# Transfering 30K to my sisters current account



## hakouna (2 Nov 2006)

Hi , 

My sister (Non national) used to visit me in Ireland over the last few year , and she finally opened a bank account . I want to move 30K of my savings to her account as this money used to be hers but I was saving it to her over time . We agreed that it's time to return it back into her account.
I spoke with the bank and they seems OK with this action . Do you think I am doing anything illeagal here as I heard one day that I should not lodge more than 12K in any account without being questioned ?

Regards
HK


----------



## ClubMan (2 Nov 2006)

Transferring more than c. €13K is not illegal in itself - it's just that such transactions must be checked under the money laundering legislation. If there is nothing untoward going on then you have nothing to worry about other than a possible bit of bureaucracy.


----------



## hakouna (2 Nov 2006)

Could you please advice on what sort of checking they would ask me for ? The money will be transfered from my Irish bank account , and the money was built up over the time . Should I mention the story that she was leaving money every time she visits me ,...etc ? although I mentioned that to the bank verbally good few times before but I am not sure if they still remember .
thanks in advance


----------



## cjh (2 Nov 2006)

You could just move it in three lots of €10,000?


----------



## CCOVICH (2 Nov 2006)

cjh said:


> You could just move it in three lots of €10,000?


 

This could still constitute a suspicious transaction-staff are supposed to look at a number of similar events.


----------



## CCOVICH (2 Nov 2006)

hakouna said:


> Could you please advice on what sort of checking they would ask me for ? The money will be transfered from my Irish bank account , and the money was built up over the time . Should I mention the story that she was leaving money every time she visits me ,...etc ? although I mentioned that to the bank verbally good few times before but I am not sure if they still remember .
> thanks in advance


 
Was the money always lodged as cash, or was it a cheque, draft etc.

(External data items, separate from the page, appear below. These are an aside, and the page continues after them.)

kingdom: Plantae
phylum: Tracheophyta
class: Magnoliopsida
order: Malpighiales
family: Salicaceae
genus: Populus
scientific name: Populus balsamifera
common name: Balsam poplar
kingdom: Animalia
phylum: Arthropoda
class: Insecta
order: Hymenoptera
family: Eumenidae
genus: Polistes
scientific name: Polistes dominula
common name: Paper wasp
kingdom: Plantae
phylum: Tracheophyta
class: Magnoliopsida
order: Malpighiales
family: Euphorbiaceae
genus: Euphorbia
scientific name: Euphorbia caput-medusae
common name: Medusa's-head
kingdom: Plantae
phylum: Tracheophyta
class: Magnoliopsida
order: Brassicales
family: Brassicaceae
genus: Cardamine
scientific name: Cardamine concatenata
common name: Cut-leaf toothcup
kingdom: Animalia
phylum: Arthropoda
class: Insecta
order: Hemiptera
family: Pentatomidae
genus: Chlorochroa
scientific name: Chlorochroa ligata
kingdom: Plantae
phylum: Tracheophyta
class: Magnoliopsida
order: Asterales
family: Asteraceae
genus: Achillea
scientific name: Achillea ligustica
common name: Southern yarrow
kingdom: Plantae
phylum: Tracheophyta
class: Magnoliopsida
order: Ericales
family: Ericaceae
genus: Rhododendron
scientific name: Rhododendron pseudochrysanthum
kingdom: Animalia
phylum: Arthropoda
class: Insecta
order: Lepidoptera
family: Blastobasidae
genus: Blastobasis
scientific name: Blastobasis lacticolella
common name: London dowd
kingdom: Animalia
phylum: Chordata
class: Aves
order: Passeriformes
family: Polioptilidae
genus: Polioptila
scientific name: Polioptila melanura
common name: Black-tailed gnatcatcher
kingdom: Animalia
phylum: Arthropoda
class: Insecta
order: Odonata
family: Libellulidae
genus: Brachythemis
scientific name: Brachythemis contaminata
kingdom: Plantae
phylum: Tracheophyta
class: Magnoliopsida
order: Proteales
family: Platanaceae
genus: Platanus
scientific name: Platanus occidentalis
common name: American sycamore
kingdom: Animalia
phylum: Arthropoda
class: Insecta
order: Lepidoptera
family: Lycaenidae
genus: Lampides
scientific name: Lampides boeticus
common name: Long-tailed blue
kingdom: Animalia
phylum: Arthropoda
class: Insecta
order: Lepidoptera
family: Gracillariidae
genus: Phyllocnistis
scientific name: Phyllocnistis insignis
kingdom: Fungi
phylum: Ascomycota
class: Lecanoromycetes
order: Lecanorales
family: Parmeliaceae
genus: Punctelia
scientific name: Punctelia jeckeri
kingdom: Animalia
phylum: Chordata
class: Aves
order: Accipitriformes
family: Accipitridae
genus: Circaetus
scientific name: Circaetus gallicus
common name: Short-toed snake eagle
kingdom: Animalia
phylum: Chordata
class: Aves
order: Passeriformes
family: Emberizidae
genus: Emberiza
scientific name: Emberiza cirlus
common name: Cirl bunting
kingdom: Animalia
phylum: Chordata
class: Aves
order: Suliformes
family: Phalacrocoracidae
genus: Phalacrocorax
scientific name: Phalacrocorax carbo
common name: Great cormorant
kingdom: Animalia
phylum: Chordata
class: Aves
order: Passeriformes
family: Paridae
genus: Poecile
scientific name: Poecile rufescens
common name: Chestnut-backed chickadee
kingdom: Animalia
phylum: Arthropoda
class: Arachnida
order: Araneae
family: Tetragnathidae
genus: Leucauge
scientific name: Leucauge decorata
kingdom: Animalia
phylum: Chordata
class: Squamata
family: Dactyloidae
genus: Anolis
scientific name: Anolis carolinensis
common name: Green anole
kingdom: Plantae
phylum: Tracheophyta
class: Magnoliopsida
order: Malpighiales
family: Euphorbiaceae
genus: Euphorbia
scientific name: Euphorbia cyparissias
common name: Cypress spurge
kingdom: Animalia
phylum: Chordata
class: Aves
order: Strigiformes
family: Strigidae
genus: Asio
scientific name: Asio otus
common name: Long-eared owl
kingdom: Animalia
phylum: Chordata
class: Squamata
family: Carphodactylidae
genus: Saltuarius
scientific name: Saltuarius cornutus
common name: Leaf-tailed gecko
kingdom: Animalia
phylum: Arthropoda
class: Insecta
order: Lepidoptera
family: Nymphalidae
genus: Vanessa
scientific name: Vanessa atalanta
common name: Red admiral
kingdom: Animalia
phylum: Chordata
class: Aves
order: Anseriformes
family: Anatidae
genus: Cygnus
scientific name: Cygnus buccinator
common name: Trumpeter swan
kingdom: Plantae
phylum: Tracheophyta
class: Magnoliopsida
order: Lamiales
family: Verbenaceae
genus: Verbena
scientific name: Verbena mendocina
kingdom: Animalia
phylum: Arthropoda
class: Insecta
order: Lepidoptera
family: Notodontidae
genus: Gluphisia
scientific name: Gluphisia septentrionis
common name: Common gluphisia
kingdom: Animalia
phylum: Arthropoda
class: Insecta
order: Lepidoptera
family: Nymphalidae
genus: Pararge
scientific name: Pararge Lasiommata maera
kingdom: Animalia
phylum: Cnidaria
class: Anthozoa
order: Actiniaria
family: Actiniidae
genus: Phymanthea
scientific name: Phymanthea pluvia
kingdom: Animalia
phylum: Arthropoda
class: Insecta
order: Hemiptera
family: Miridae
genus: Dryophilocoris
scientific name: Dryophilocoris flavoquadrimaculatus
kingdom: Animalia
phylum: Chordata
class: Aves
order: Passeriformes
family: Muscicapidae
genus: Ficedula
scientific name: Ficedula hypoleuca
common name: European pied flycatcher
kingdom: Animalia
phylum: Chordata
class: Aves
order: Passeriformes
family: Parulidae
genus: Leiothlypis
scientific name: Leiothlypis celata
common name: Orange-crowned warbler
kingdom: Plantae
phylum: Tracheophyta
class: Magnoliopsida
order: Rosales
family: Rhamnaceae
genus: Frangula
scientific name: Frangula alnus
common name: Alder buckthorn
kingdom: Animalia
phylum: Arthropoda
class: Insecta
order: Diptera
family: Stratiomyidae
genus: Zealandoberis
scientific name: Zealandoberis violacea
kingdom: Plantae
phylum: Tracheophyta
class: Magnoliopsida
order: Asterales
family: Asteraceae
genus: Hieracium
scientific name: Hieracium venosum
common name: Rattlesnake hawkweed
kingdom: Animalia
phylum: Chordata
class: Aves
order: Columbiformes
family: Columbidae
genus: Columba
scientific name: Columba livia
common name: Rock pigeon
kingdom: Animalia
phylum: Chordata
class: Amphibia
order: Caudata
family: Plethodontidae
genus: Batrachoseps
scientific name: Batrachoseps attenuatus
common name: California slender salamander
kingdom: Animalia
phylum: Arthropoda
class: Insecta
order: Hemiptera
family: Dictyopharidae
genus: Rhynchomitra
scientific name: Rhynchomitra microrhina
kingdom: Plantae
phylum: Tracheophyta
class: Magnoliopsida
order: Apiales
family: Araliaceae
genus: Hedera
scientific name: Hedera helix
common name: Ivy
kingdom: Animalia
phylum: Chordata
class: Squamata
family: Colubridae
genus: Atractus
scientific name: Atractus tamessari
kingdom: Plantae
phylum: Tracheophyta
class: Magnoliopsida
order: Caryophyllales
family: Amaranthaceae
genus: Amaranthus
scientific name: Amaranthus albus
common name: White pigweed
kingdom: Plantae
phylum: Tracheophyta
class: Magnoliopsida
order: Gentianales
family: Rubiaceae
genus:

I would have thought that the onus will be on your sister more so than yourself to prove to her bank that the funds are 'clean'.

As your bank have already accepted the funds, they should have satisfied themselves as to the source already, but it is possible that they could choose to do so now.


----------



## paddyodoors (3 Nov 2006)

The bank won't question the transfer - you both already have open accounts thereby satisying KYC requirements and the money is already in the system - i.e. you are not trying to lodge 30k cash - as CCOVICH says the bank has already accepted the funds. Besides if you do it automatically on line there is noone to ask a question!

As far as the bank is concerned you could be paying for a purchase of a car etc.....

The issue you would have is taxation - gifting 30k - your sister needs to declare that I imagine - prooving it was her money in the first place wont be easy.

Paddy


----------



## hakouna (3 Nov 2006)

Thanks for all your clarifications .

That's what I was afraid of : "Taxation - gifting 30K" !! I have no clue how tax will look at it . Is it she gifting me or I am gifting her ?

The only prove that this is her money , is that I went to the bank couple of years ago to ask them to open a bank account for her to lodge her money , but they said she should be resident and has pps number , prove of address , ...etc .
They adviced I can put the money in my account and take it off whenever she wants , so I applied for extra ATM card for her to use the money whenever she wants .
This money originally coming for an appartment she used to own back home , she sold it , left part of the money in local bank and get some Euros to cover her trips to Ireland over the years .

Is it better to lodge the money cash ( 10K each time ) to her account than making electronic transfer ? this case it won't be shown where is this coming from ? Then if she is asked she can say that this is coming originally from her saving in home country bank ? - which is all true by the way

sorry for making it long 

Appreciate your support
hk


----------



## ClubMan (3 Nov 2006)

If beneficial ownership of the money is not changing and it is simply changing hands for some logistical purposes then it would seem to me that there are no tax implications. But I am not a tax expert.


----------



## extopia (16 Nov 2006)

You could think of it as repaying a loan to your sister.


----------



## PMU (16 Nov 2006)

I don't think you have a problem on "gift tax",which is really capital acquisitions tax.  AFAIK the threshold above which tax is payable, where the relationship betwen the disponer and beneficiary is sister is over €45,000.  You should confirm this with Revenue. Then just transfer the money.  Actually, just check it out on OASIS


----------



## extopia (16 Nov 2006)

You don't want to disclose this as a gift when it is not a gift, as it would mean that future "real" gifts would become taxable if the threshhold is reached.


----------